In the past, I made the switch from quarter inch to half inch lumber when creating notes two inches and larger in diameter. For this project I have returned to using quarter inch wood for the 3 inch half notes and slightly smaller quarter notes. Doing that saves production time, cuts the dust, and reduces the tedium of the cutting out and sanding. I plan on using half-inch wide for the base notation because of their deep dramatic sound in the cover music. Also, influencing my better use of my time is the ever improving cover music that I have enjoyed creating. This means that the definition of this art as both a visual and a performance presentation is increasingly becoming balanced and of equal value.

As I neared the end of this blog entry, I changed the plan. Realizing that a ten foot long artwork would limit exhibition placement “In the search for empty walls” (my quote), I moved the speaker boxes to the sides. This reduces the overall length to nine feet. That will be an improvement if I solve the probably design issue when attaching the music.

Scott Von Holzen

S_V_H Philip Glass’s Metamorphosis 2

This is the piano only music box draft of the audio cover of Philip Glass Metamorphosis 2. I need this first in order to build the music.

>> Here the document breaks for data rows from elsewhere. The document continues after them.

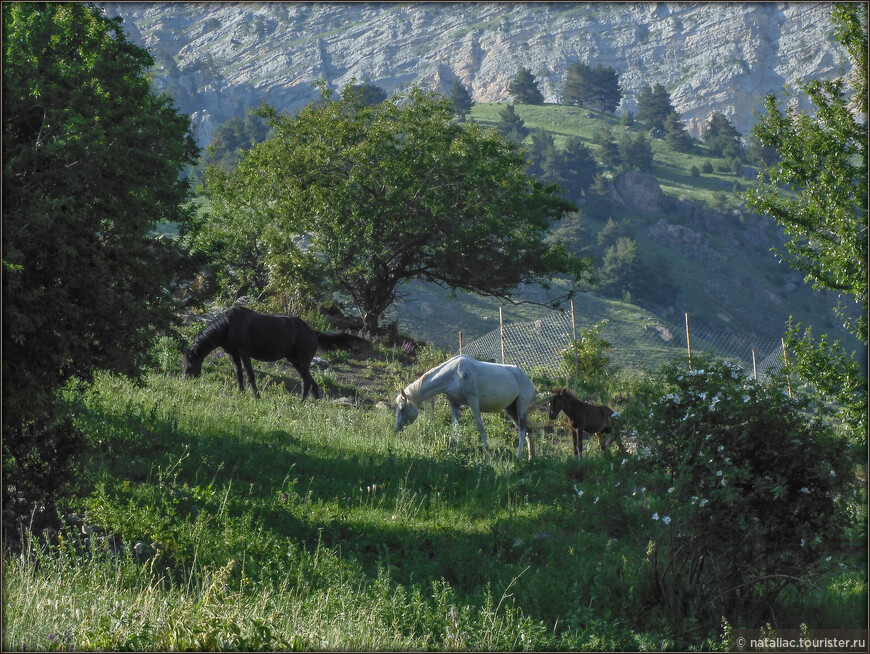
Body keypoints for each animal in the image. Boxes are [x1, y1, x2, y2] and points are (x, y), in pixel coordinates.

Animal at [184, 310, 368, 402]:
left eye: (190, 361)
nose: (187, 378)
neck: (228, 325)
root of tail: (314, 333)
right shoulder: (233, 354)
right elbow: (238, 374)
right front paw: (240, 392)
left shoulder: (244, 353)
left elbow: (250, 375)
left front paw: (256, 396)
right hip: (296, 362)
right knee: (313, 383)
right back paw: (314, 405)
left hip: (302, 363)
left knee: (306, 382)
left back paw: (301, 403)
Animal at [396, 356, 540, 458]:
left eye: (402, 408)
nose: (397, 429)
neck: (454, 374)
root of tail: (528, 379)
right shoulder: (453, 404)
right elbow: (455, 427)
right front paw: (455, 447)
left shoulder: (473, 401)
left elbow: (480, 425)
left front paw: (487, 450)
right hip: (511, 410)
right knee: (528, 432)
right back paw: (530, 458)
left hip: (521, 407)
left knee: (522, 431)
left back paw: (518, 456)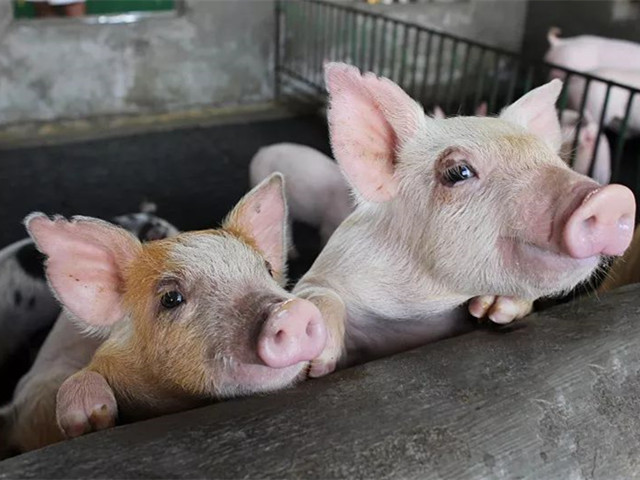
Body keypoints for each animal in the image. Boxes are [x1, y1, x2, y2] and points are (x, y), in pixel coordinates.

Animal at [296, 62, 636, 376]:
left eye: (555, 160)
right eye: (458, 171)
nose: (612, 197)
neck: (420, 308)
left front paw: (493, 307)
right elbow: (314, 293)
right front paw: (314, 361)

I edited this 4 minute long music down to around a minute-and-a-half, for the next music box,

Starting at 1:45 Philip Glass in 1988, playing live Metamorphosis no. 2

I have, over the years, wondered about the composer Philip Glass, but thought his music was too inventive to work with. For reference I checked iTunes, which I have not used in years, and found four pieces of his music out of over 23,000 songs I own. Of those four songs none have a rating. In my iTunes days, I had little interest in Philip Glass’ music. Obviously, ” I was so much older than. I am younger than that now,” for his time has arrived.

That happened when I was hunting for music after finishing the Beethoven’s 5th project. Still in a Winter mood, no matter the lack of snow piles, my plan was to do another classical music box. To keep the cover music learning process going, I stayed with the piano as the principal instrument. I first turned to Chopin, but I have already done enough Chopin to last for now. Certainly there have to be other classical composers not named Chopin, Mozart, or Beethoven that would make an interesting music box. One search solution was to listen to playlists that fit that requirement. In Spotify, I found the playlist, 50 Greatest Pieces of Classical Piano. Only a few songs in I heard Metamorphosis no. 2 and thought its haunting melody was perfect for my mood. Now that I have a decent piano version of the cover, the next step is to cut out of wood the many half and whole notes I will need. I know the notes will be large and more than the Beethoven work. That means I am going to have to innovate to keep the main canvas under six feet required for travel.